BEGIN MATERIAL SHOWN
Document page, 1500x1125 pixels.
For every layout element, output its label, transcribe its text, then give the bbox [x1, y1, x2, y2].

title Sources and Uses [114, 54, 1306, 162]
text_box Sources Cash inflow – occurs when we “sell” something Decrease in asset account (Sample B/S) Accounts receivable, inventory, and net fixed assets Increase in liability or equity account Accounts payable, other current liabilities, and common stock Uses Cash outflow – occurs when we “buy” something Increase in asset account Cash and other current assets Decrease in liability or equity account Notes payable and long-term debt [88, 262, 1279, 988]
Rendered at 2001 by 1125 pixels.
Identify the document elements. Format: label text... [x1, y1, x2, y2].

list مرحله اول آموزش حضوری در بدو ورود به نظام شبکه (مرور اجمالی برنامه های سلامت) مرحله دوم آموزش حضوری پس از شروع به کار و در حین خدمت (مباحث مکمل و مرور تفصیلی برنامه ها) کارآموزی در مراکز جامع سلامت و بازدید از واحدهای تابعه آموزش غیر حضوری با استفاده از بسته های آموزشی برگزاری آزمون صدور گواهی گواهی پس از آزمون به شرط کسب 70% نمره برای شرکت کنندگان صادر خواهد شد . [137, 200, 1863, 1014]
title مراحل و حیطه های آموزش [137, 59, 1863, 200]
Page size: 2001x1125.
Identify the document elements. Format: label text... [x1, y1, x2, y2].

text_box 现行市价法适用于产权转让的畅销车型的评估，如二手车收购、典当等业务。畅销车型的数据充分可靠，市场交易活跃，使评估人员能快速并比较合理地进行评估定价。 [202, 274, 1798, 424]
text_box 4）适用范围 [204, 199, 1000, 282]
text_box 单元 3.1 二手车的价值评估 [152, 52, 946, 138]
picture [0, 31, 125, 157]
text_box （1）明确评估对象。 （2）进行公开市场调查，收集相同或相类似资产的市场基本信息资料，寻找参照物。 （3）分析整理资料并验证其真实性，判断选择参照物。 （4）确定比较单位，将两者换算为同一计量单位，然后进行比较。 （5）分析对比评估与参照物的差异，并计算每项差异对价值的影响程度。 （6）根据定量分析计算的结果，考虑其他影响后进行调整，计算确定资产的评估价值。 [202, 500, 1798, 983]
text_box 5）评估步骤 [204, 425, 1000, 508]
END MATERIAL SHOWN
▶ [EXERCISE INSTRUCTIONS]: Word for word, write out all of the data above.

▶ [EXERCISE SOLUTION]:
Document page, 1500x1125 pixels.
For every layout element, output its label, transcribe its text, then give the bbox [x1, y1, x2, y2].

title Sources and Uses [114, 54, 1306, 162]
text_box Sources Cash inflow – occurs when we “sell” something Decrease in asset account (Sample B/S) Accounts receivable, inventory, and net fixed assets Increase in liability or equity account Accounts payable, other current liabilities, and common stock Uses Cash outflow – occurs when we “buy” something Increase in asset account Cash and other current assets Decrease in liability or equity account Notes payable and long-term debt [88, 262, 1279, 988]
Rendered at 2001 by 1125 pixels.
Identify the document elements. Format: label text... [x1, y1, x2, y2].

list مرحله اول آموزش حضوری در بدو ورود به نظام شبکه (مرور اجمالی برنامه های سلامت) مرحله دوم آموزش حضوری پس از شروع به کار و در حین خدمت (مباحث مکمل و مرور تفصیلی برنامه ها) کارآموزی در مراکز جامع سلامت و بازدید از واحدهای تابعه آموزش غیر حضوری با استفاده از بسته های آموزشی برگزاری آزمون صدور گواهی گواهی پس از آزمون به شرط کسب 70% نمره برای شرکت کنندگان صادر خواهد شد . [137, 200, 1863, 1014]
title مراحل و حیطه های آموزش [137, 59, 1863, 200]
Page size: 2001x1125.
Identify the document elements. Format: label text... [x1, y1, x2, y2].

text_box 现行市价法适用于产权转让的畅销车型的评估，如二手车收购、典当等业务。畅销车型的数据充分可靠，市场交易活跃，使评估人员能快速并比较合理地进行评估定价。 [202, 274, 1798, 424]
text_box 4）适用范围 [204, 199, 1000, 282]
text_box 单元 3.1 二手车的价值评估 [152, 52, 946, 138]
picture [0, 31, 125, 157]
text_box （1）明确评估对象。 （2）进行公开市场调查，收集相同或相类似资产的市场基本信息资料，寻找参照物。 （3）分析整理资料并验证其真实性，判断选择参照物。 （4）确定比较单位，将两者换算为同一计量单位，然后进行比较。 （5）分析对比评估与参照物的差异，并计算每项差异对价值的影响程度。 （6）根据定量分析计算的结果，考虑其他影响后进行调整，计算确定资产的评估价值。 [202, 500, 1798, 983]
text_box 5）评估步骤 [204, 425, 1000, 508]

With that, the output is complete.